As discussed above, accepting the reality of the ebb and flow of life does not imply inactivity. Each individual is part of the process of life by virtue of their existence. According to Stephen Batchelor, what Buddha meant was to take action in the world while holding the other 3 tasks in mind. If one is able to do that one could live a less troubled and more dynamic, adapted life.

For what it is worth my life experience supports that view – and of course I am only qualified to speak for myself. What do you think? What is your experience? Mine is that the more I reflect on my experience through the lens of the four tasks and practice every day, the happier and more satisfied I am. I have so much more I can contribute as a result.

Kim continued the process of experimenting, journaling, reflecting and acting. As she did so she began to become more comfortable with the idea of expressing her creative impulse in response to her constantly changing experience of the world. She was taking action every day. The catastrophic outcomes that were at the core of her hidden assumptions did not eventuate. Instead, she found a new meaning in her work that was much more satisfying than being fixed on being the central person in the organisation. In short, her position was strengthened as her work colleagues began to consult her not just for her subject matter knowledge but for the growing wisdom derived from making the four tasks her central organising principle.

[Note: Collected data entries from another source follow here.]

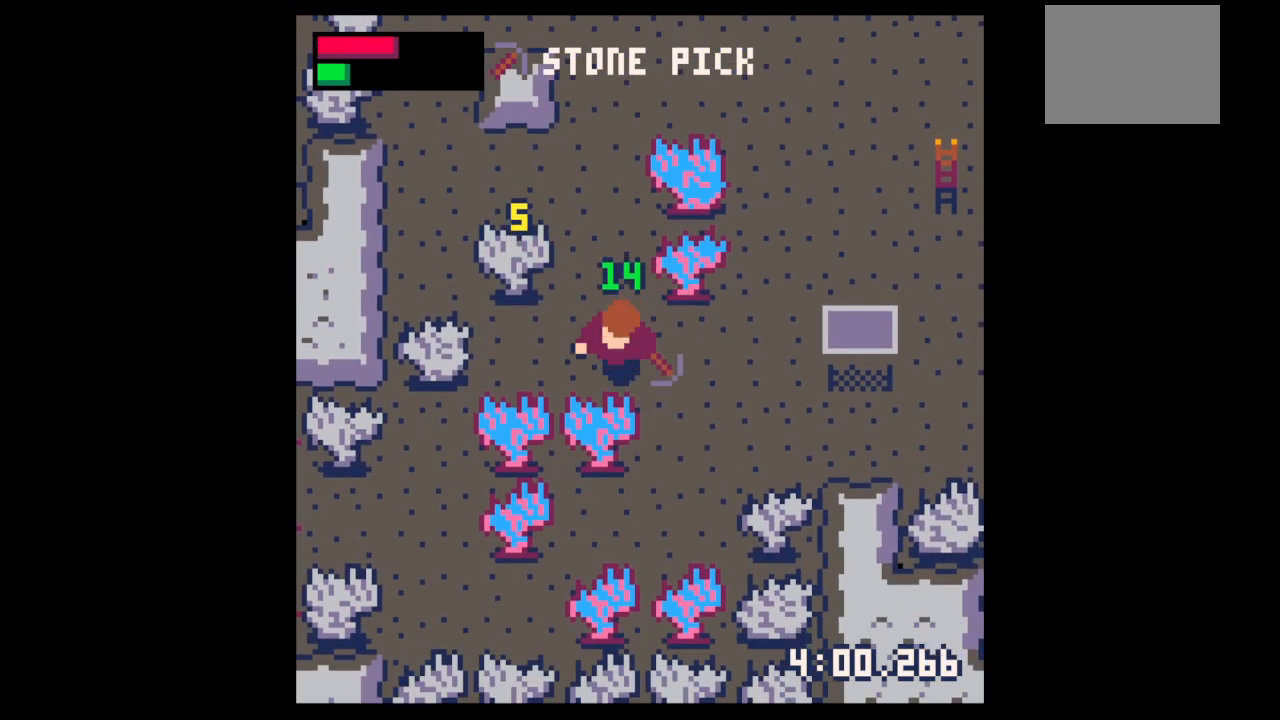
{"keys": ["left", "x"], "events": [[67, "up", "down"], [367, "up", "up"], [367, "x", "down"]]}
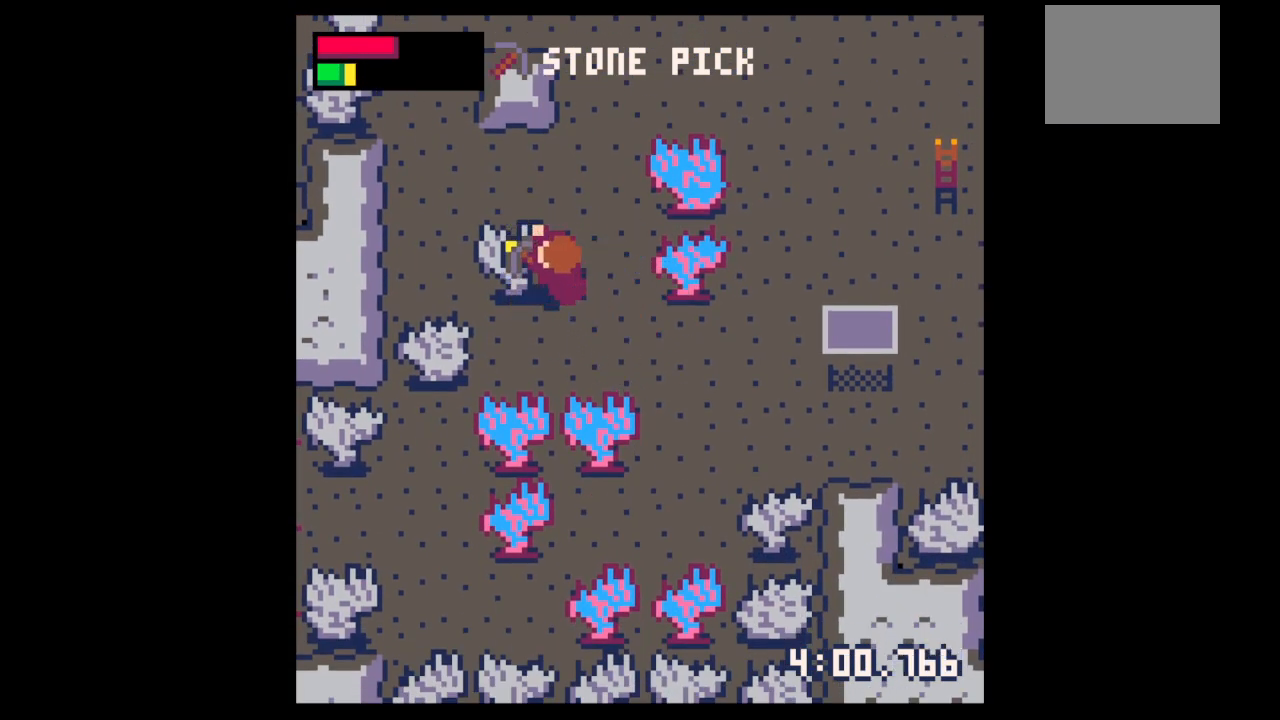
{"keys": ["left", "x"], "events": []}
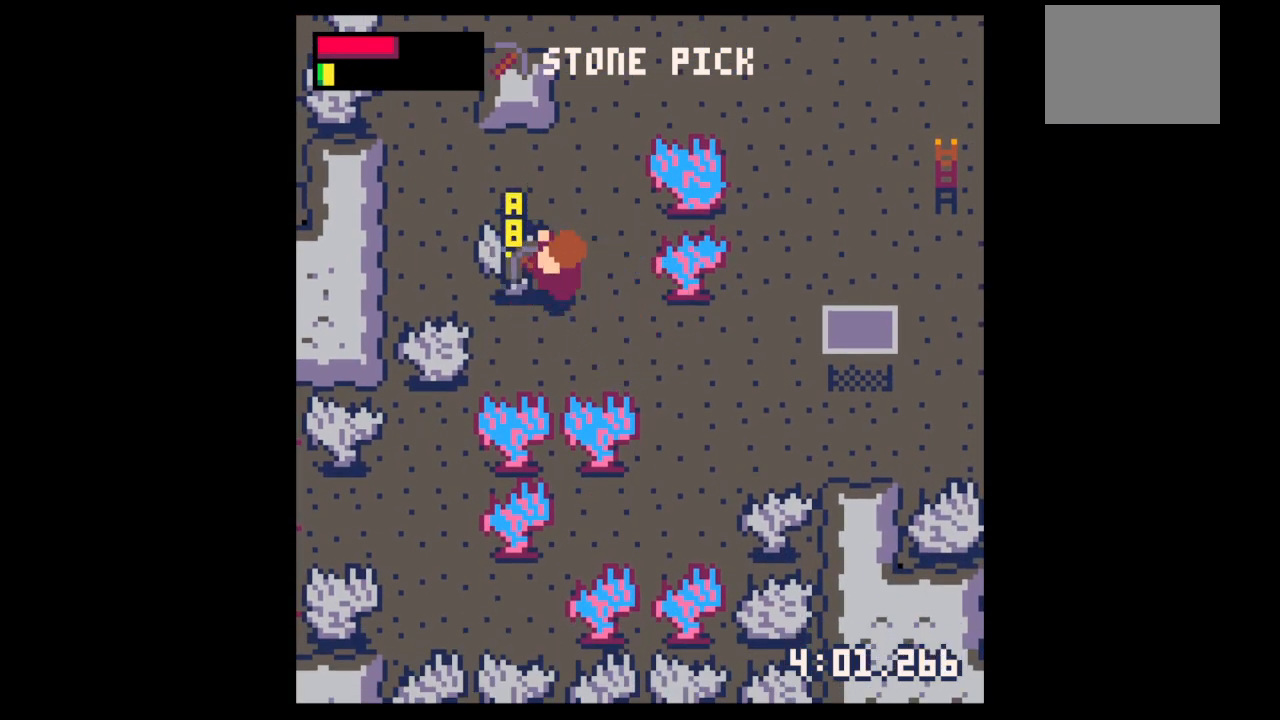
{"keys": ["left"], "events": [[67, "x", "up"], [167, "up", "down"], [233, "up", "up"], [233, "x", "down"], [400, "x", "up"]]}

As Stephen Batchelor points out, the four tasks coalesce into one way of living. In Buddhist philosophy that is called “living the dharma” and is what Buddha was promoting in his travels. 2500 years ago Buddha had no fMRI machine, CT scan nor Trans Cranial Magnetic Stimulation. He simply used his mind to reflect on itself. I like to think of the dharma as a metaphor for the myriad brain processes that generate my ever-changing experience of life. Implicit in those four short phrases is a way to put all the brain science and psychology into a beneficial organising pattern and then to act accordingly.

The key idea of Curiosity Skilled The Cat is: organisations (a collection of people) do better when they foster the personal development of their people. That development takes the form of changing neural pathways within individuals. Buddhist philosophy is another frame that is completely in accord with contemporary neuroscience. They both have at their heart the idea that we construct experience and we have the capacity to author that experience differently. Being personally curious is the starting point for organisational development. That’s my story anyway. 😉


Recently, I was discussing a draft of this article over a Japanese meal with my old friend and colleague John Sautelle. John offered the idea that understanding and implementing the four tasks (ie. living the dharma) might be a way to accelerate the internal shifts that take place when we move that which we are “subject to” to “being object” in our mind. In other words, another way to think about the precepts of Constructive Developmental psychology. I will explore this idea in another article.